In fact, a recent United States Census Bureau survey found that “20 percent of US homeschool households had yearly incomes of less than $25,000, 17.8 percent experienced incomes between $25,000 and $34,999, [and] 19.5 percent between $35,000 to 49,999”.
We used search volume data from Google Trends to measure interest in homeschooling in the US. To capture multiple forms of search queries about homeschooling we extracted and averaged the search frequencies for various terms indicating searcher interest in homeschooling.
In each visualization, we rescaled the search interest variable so that “100” represents the state with the most search interest (or the time with the most search interest in the case of the time series visualization).

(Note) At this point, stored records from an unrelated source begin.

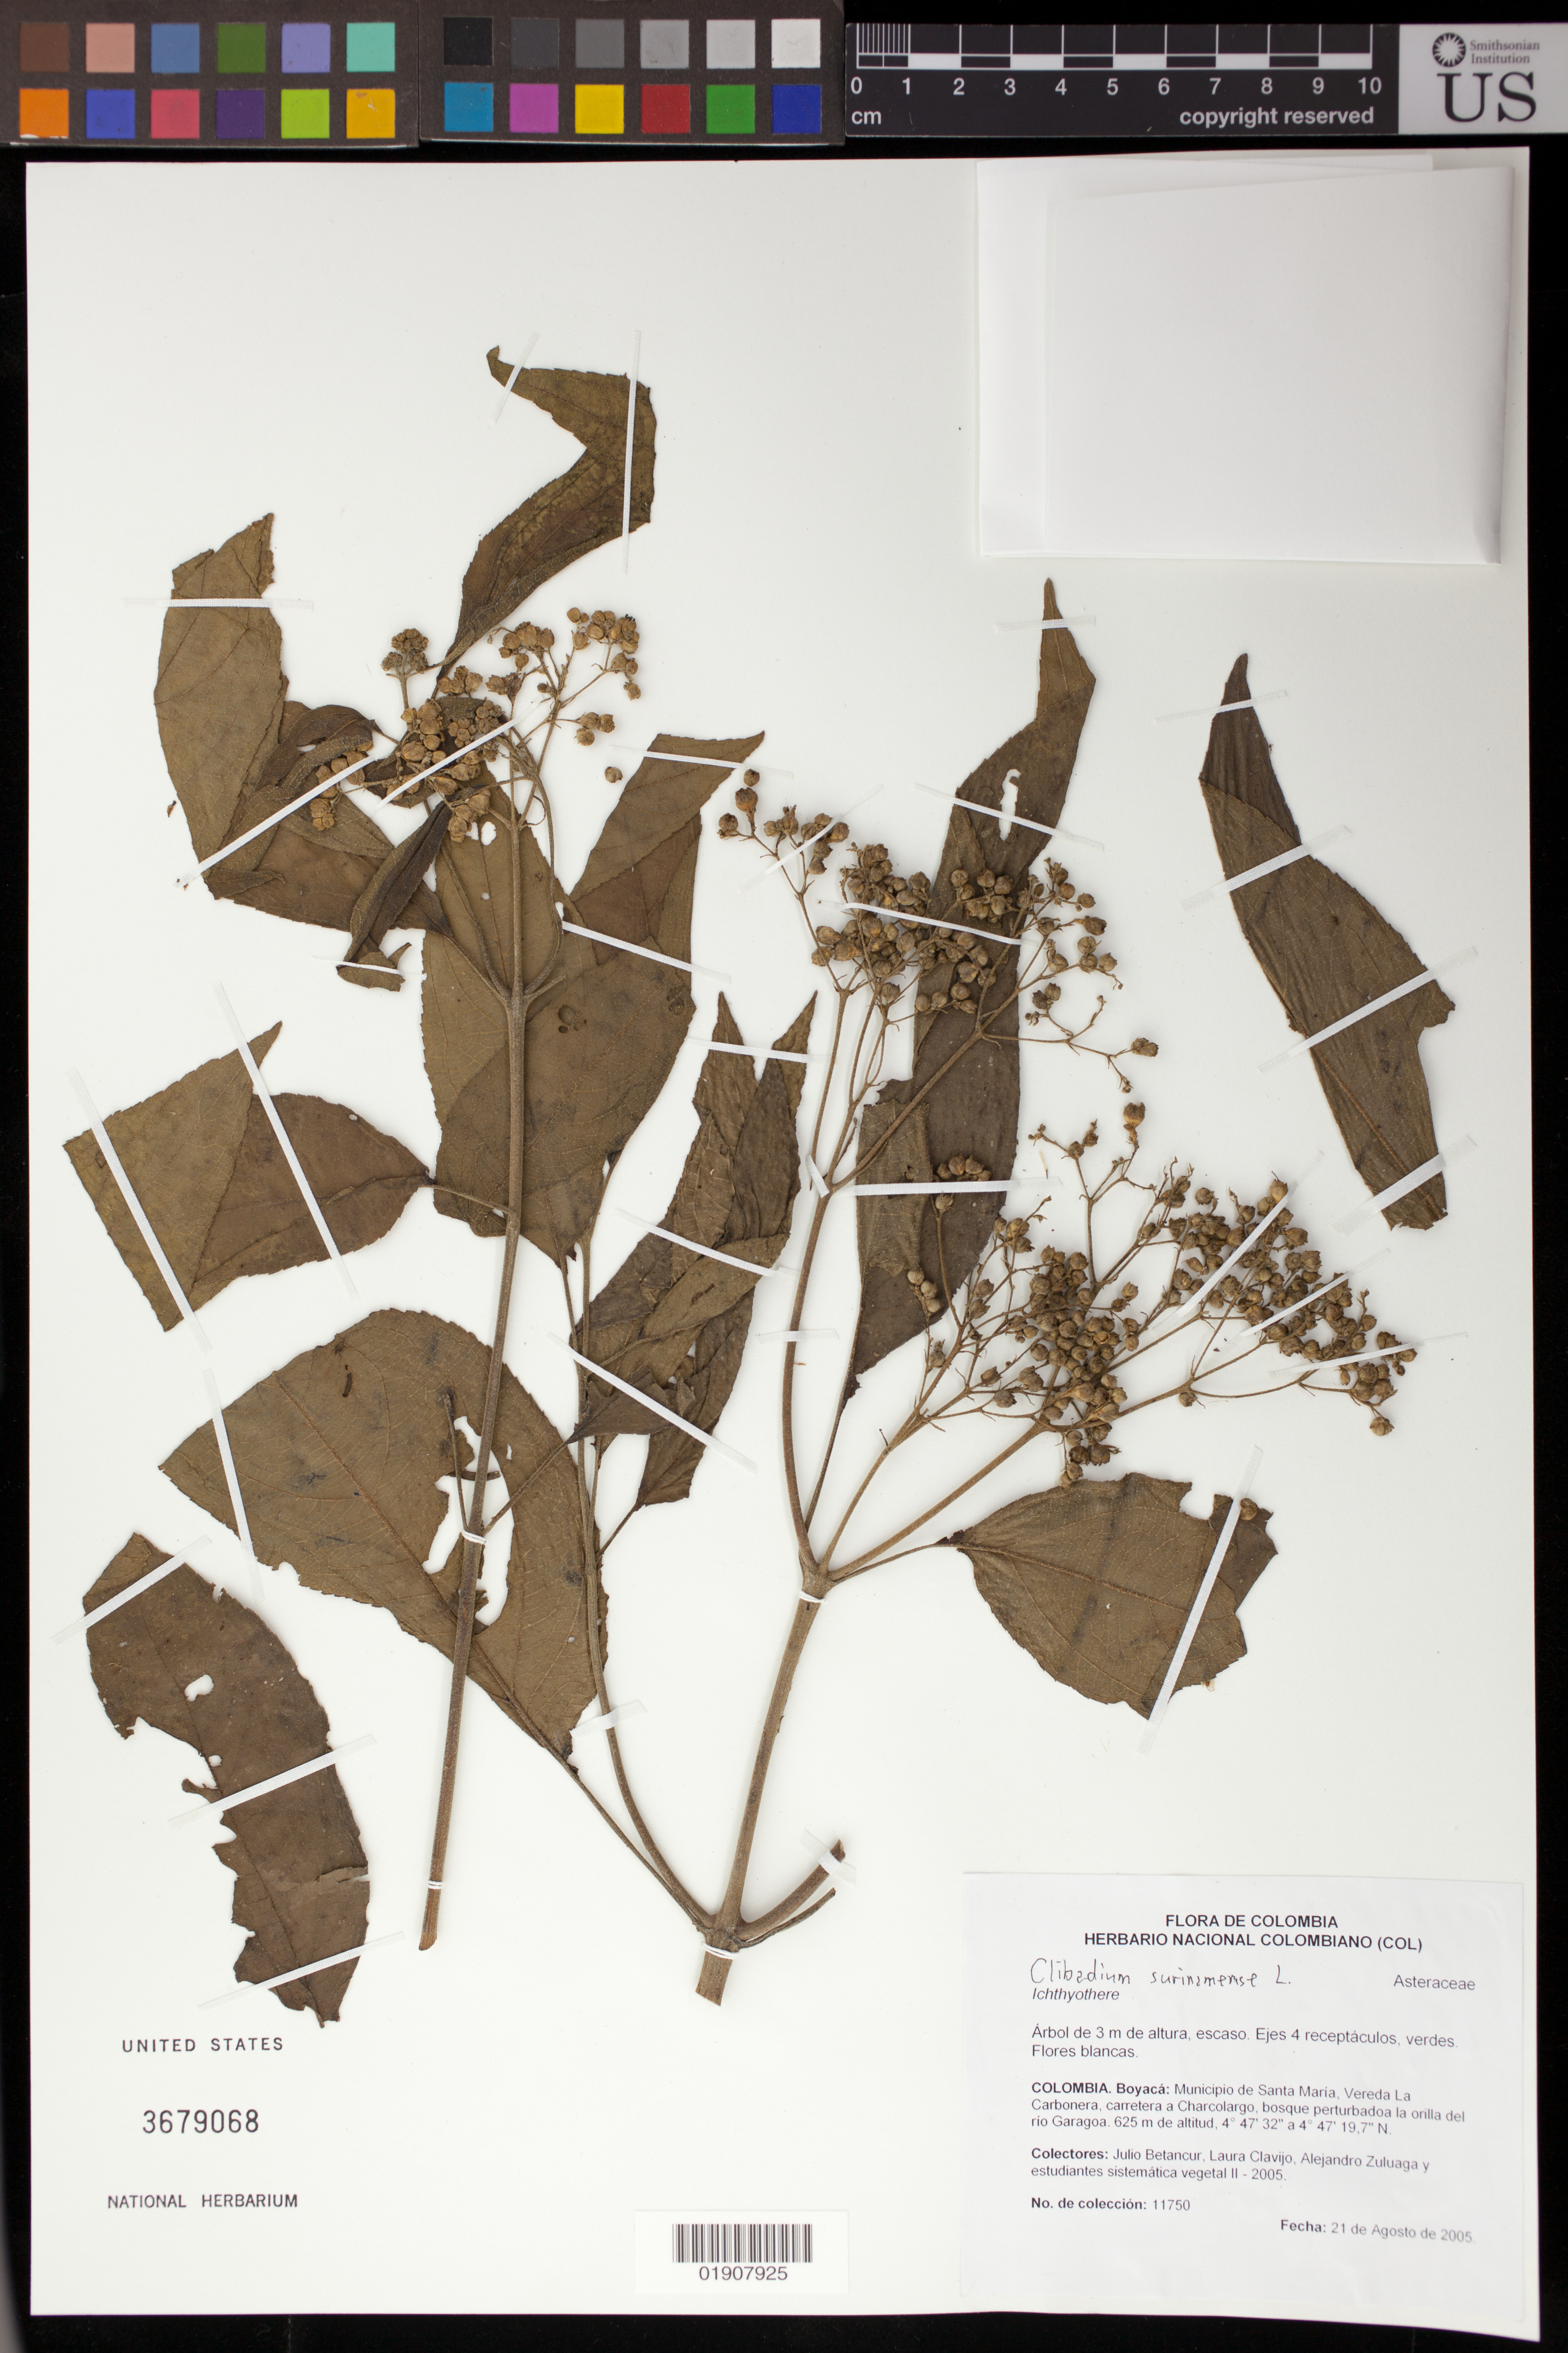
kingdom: Plantae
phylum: Tracheophyta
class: Magnoliopsida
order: Asterales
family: Asteraceae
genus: Clibadium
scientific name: Clibadium surinamense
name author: L.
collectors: J. C. Betancur, L. Clavijo, A. Zuluaga & et al.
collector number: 11750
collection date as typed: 21 de Agosto de 2005.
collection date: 2005-08-21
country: Colombia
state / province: Boyacá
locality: Municipio de Santa Maria, Vereda La Carbonera, carretera a Charcolargo, bosque perturbadoa la orilla del rio Garagoa.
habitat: bosque perturbadoa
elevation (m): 625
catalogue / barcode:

To assess correlations with demographics, we merged in state-level demographic information on political party, income, and education levels. Official 2020 presidential voting records were obtained from the MIT Election Data + Science Lab. To assess the percent of the population in each state that voted Democratic we calculated the vote share for Democratic candidates in each state. The information we obtained on median household income per state and education level was originally collected by the US Census Bureau, averaged over 2015 through 2019.
Technical notes: To assess the correlations between these three demographic variables and homeschooling interest we fitted a multivariate OLS regression model with homeschooling search interest predicted by the three demographic variables. These results confirm that the association with education is the strongest and most robust.